Agora, a presença dos índios nas cidades começa a mudar essa situação. As mulheres decidiram fazer o livro de receitas, porque estão preocupadas com a substituição de comidas tradicionais por alimentos caros e de baixo valor nutricional. Na luta para promover a soberania alimentar das populações locais, elas introduziram a culinária tradicional no cardápio da merenda das escolas de ensino fundamental de São Gabriel, chamando a atenção de restaurantes nacionais e internacionais.
Foi assim que uma índia baré, Josefa Andrade, conhecida como dona Brazi, de 56 anos, viajou por todo o país, ensinando seus quitutes. Em 2004, tive a sorte de ser convidado a um banquete que ela preparou para 16 jornalistas franceses na maloca da FOIRN. Eles ficaram ob-nu-bi-la-dos, lambendo os beiços. Depois disso, em março de 2009, na semana gastronômica de São Paulo, ela foi a principal atração. O chef Alex Atala, do Restaurante D.O.M., eleito o 24º melhor restaurante do mundo pela revista inglesa The Restaurant, se curvou diante dela: – “É a chef do chef” – berrou uma revista especializada, entronizando dona Brazi definitivamente.

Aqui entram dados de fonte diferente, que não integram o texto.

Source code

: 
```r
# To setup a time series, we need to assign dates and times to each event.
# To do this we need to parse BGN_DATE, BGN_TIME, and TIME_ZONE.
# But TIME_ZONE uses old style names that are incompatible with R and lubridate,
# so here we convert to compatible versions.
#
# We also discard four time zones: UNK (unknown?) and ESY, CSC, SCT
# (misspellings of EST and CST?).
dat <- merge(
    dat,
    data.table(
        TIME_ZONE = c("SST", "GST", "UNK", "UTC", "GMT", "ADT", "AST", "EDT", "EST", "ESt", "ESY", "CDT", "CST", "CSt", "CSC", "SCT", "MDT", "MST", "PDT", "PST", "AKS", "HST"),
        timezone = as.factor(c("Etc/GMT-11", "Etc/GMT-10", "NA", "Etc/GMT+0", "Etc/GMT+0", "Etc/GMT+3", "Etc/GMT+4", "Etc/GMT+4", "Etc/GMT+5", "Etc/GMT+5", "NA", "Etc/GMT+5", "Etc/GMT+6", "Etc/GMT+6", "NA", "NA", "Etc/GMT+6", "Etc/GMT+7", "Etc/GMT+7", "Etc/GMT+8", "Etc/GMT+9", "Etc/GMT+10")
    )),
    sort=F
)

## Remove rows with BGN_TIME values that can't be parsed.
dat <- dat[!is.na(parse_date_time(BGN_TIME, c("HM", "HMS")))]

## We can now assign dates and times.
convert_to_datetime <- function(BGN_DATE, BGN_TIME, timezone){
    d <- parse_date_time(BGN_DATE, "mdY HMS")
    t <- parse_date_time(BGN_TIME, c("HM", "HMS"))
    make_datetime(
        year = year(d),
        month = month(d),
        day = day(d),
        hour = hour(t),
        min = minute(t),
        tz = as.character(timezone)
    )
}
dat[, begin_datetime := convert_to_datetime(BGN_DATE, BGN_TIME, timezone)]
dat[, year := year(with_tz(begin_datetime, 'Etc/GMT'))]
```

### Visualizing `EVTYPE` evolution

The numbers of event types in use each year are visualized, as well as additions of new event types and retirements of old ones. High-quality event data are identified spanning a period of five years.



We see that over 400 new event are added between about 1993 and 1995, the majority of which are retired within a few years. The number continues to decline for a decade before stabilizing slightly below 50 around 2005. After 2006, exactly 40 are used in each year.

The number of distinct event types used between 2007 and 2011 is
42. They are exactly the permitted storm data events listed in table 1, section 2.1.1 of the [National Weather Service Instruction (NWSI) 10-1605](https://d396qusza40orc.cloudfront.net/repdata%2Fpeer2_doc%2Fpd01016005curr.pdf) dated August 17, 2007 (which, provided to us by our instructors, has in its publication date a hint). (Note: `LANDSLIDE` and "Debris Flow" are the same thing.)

Outros chefs de cuisine como o franco-carioca Claude Troisgros, que vem de uma linhagem de cozinheiros, o franco-italiano Alain Poletto e Roland Villard estão promovendo a fusão da comida indígena com técnicas da gastronomia francesa. Em recente visita a uma aldeia Sateré-Mawé, Troisgros preparou um jantar francês pra dona Bacu, uma quituteira que lhe deu dicas na criação de um menu franco-indígena.
A culinária indígena está bombando. As receitas do livro citado são poemas saborosos, temperados com fantasia, imaginação e lirismo. Suas donas são mulheres maravilhosas, cujos nomes merecem terminar essa crônica: Idária, Gilda, Maria Taurina, Albertina, Bacilia, Aparecida, Mônica, Madalena, Rosa Hercília, Cecília, Verônica, Marilda Celma, Maria Lana, Deonília, Pedrina, Luiza, Cléa, Lídia e Maria dos Anjos. Que Deus vos abençoe, a vocês e a Luiza Garnelo!

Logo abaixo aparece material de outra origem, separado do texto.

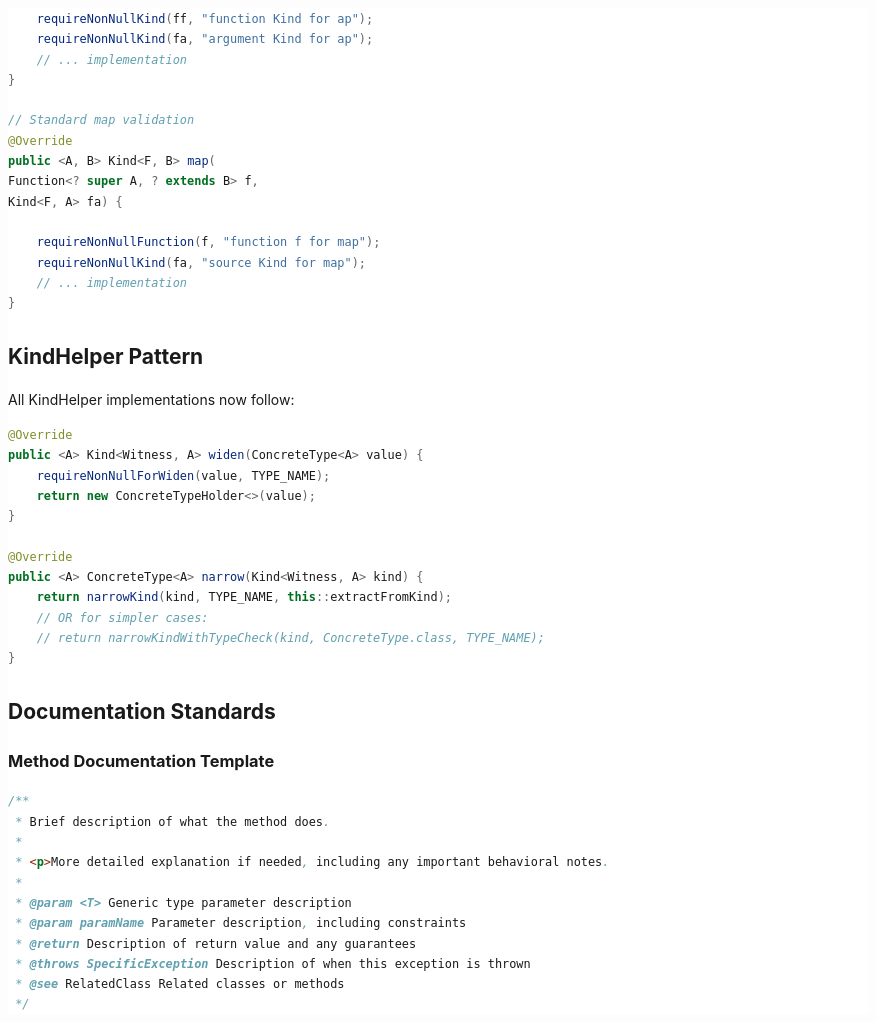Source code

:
 ```java
    requireNonNullKind(ff, "function Kind for ap");
    requireNonNullKind(fa, "argument Kind for ap");
    // ... implementation
}

// Standard map validation
@Override
public <A, B> Kind<F, B> map(
Function<? super A, ? extends B> f,
Kind<F, A> fa) {

    requireNonNullFunction(f, "function f for map");
    requireNonNullKind(fa, "source Kind for map");
    // ... implementation
}
```

## KindHelper Pattern
All KindHelper implementations now follow:
```java
@Override
public <A> Kind<Witness, A> widen(ConcreteType<A> value) {
    requireNonNullForWiden(value, TYPE_NAME);
    return new ConcreteTypeHolder<>(value);
}

@Override
public <A> ConcreteType<A> narrow(Kind<Witness, A> kind) {
    return narrowKind(kind, TYPE_NAME, this::extractFromKind);
    // OR for simpler cases:
    // return narrowKindWithTypeCheck(kind, ConcreteType.class, TYPE_NAME);
}
```

## Documentation Standards

### Method Documentation Template
```java
/**
 * Brief description of what the method does.
 *
 * <p>More detailed explanation if needed, including any important behavioral notes.
 *
 * @param <T> Generic type parameter description
 * @param paramName Parameter description, including constraints
 * @return Description of return value and any guarantees
 * @throws SpecificException Description of when this exception is thrown
 * @see RelatedClass Related classes or methods
 */
```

Meninas, nas próximas oficinas de culinária, se precisarem de cobaia, me chamem. Tem quinhapira? Se tiver, até eu celebro uma missa. Rezo em latim: Introibo ad altare Dei, ad Deum qui laetificat juventutem meam.
P.S. – Adquiri um exemplar do livro pra minha amiga Chachá, Charufe Nasser, a sultana do seringal, que também faz poesia com a culinária regional.